# [Problem to solve]
Print the stretch of the drain-cleaning article below from "To inspect drainlines, Smith" through "made by Prototek.", word for word.

# [Extracted text]
+---+

To inspect drainlines, Smith relies on one Vivax-Metrotech pipeline inspection camera and a Gen-Eye unit made by General Pipe Cleaners/General Wire Spring. He also plans to invest in an Insight Vision Cameras inspection camera system to perform sewer lateral inspections, primarily related to pending real-estate transactions. He also owns a BuzzBox pipe locator made by Prototek.

In addition, the company owns two Water Cannon Inc. - MWBE hot-water pressure washers that Smith converted into higher-power water jetters, basically by adding a bigger hose to each; he also retrofitted one unit with a more powerful pump (10 gpm and 4,000 psi) made by General Pump (owned by Interpump Group). That latter unit is skid-mounted inside a Chevrolet 3500 cube van with a 300-gallon water tank; the 13-foot box body was made by Morgan. The other is a cart-mounted model (4 gpm at 4,000 psi).

The company runs three other service trucks: a 2003 Chevrolet 1500 Express van, a 2011 Chevrolet 1500 Express van, and a 2001 Chevrolet Suburban 2500.

Innovative approaches

An ability to think outside the box and develop new approaches to drain cleaning has also been instrumental to Smith’s success in improving efficiency and profitability. “I’m always looking for ways to do things better,” he says. “I’m always taking things apart; I’m just hard-wired that way. To solve problems, you have to stop and look at things from a mechanical sense and figure them out.”

For example, he developed a tool of sorts for retrieving snapped cables, which saves him time and his customers money by avoiding, say, breaking up a basement floor to retrieve a cable and cutting head. In essence, Smith heats up the end of a small section of 3/4-inch-diameter cable and bends it into a hook. Then he attaches it to the end of a cable with a small offset coupling and sends it down the line in reverse, so the cable is spinning counterclockwise.

The hook eventually meets the broken cable and starts twisting around it, tightening its grip the more it twists, Smith explains. “After it grabs it and winds around 10 or 20 times, I put the drive head in neutral and it’ll start to pull at the same time. It’ll pull the broken cable out and release the cutter from any obstructions through (counterclockwise) rotary action.

“You can try to use a retriever, but it will only grab if it goes in clockwise,” he continues. “And if the cutter went in going clockwise, a retriever can only get it out by going counterclockwise, but they don’t make one that does that. In this business, you run into some strange situations and sometimes you have to figure things out rather than bust up a factory or basement floor. … Necessity sometimes really is the mother of invention.”

+---+

# [Collected data]
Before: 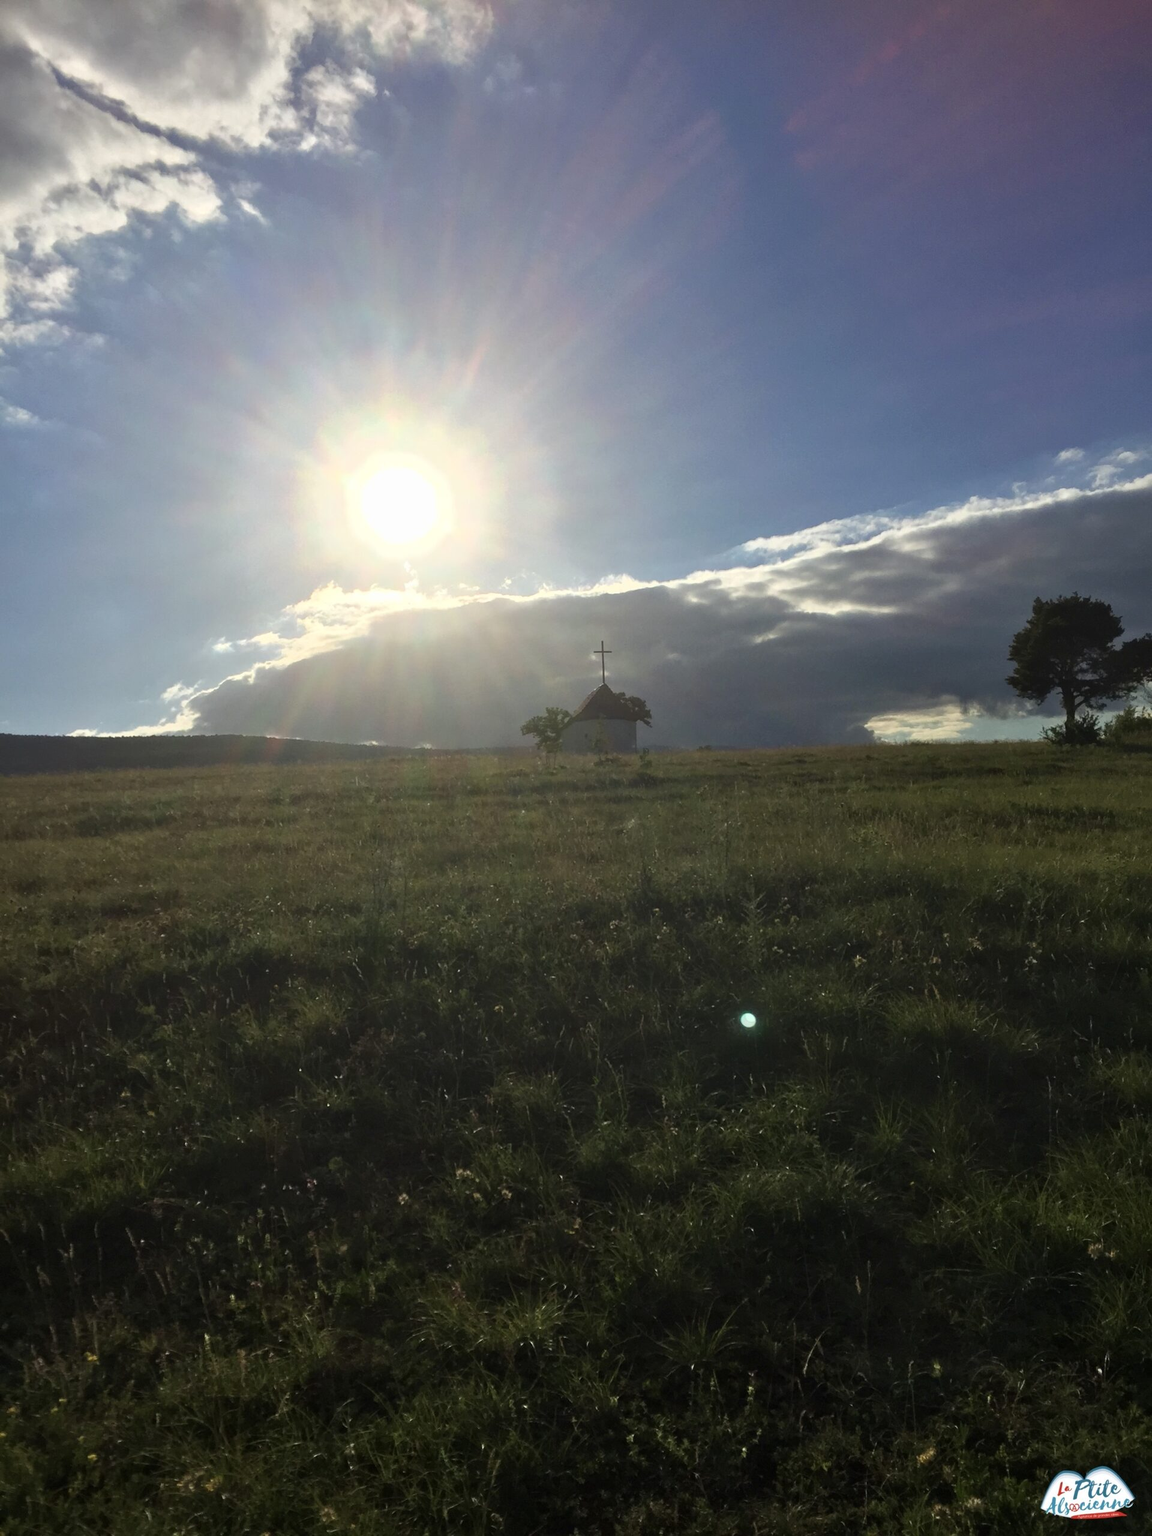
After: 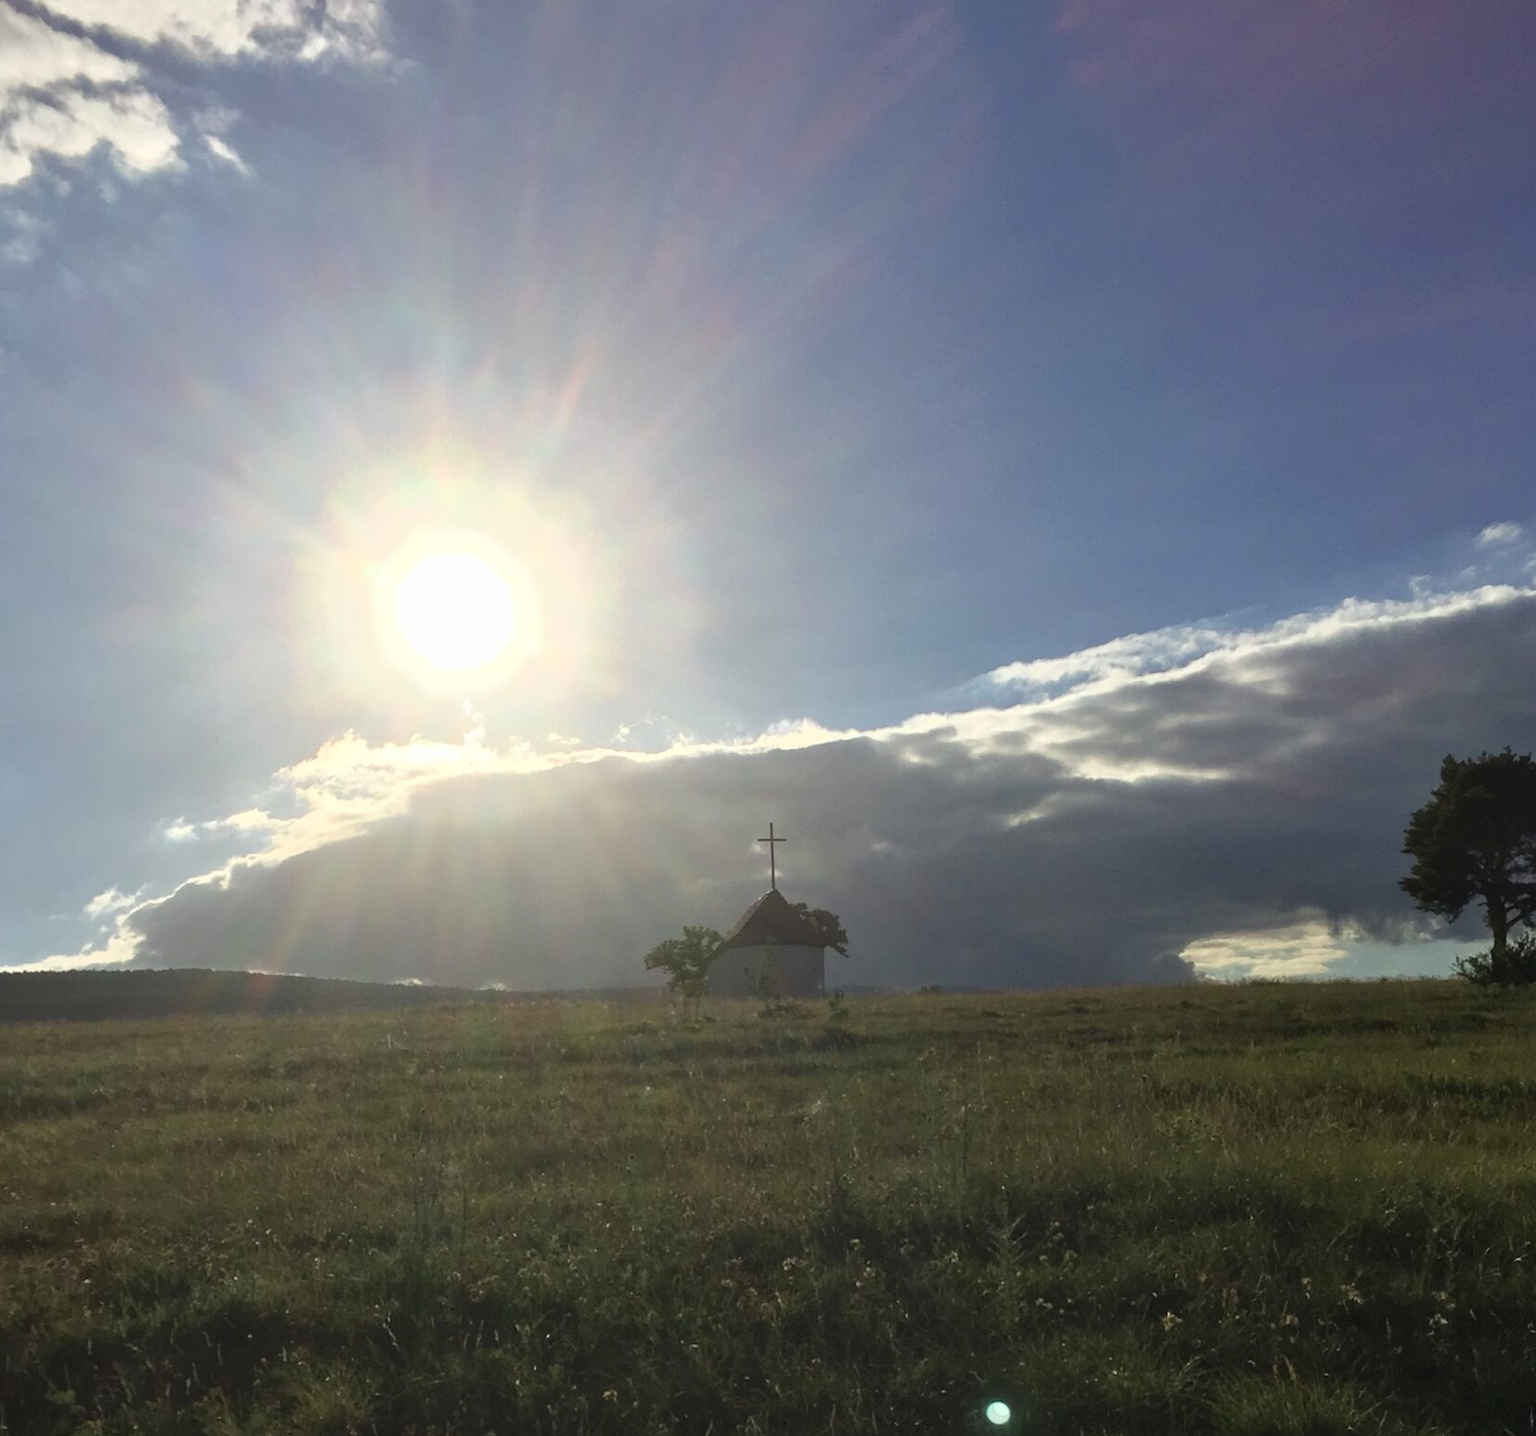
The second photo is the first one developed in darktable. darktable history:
crop and rotate: left 9.292%, top 7.344%, right 5.011%, bottom 32.576%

+---+

# [Answer to the task]
To inspect drainlines, Smith relies on one Vivax-Metrotech pipeline inspection camera and a Gen-Eye unit made by General Pipe Cleaners/General Wire Spring. He also plans to invest in an Insight Vision Cameras inspection camera system to perform sewer lateral inspections, primarily related to pending real-estate transactions. He also owns a BuzzBox pipe locator made by Prototek.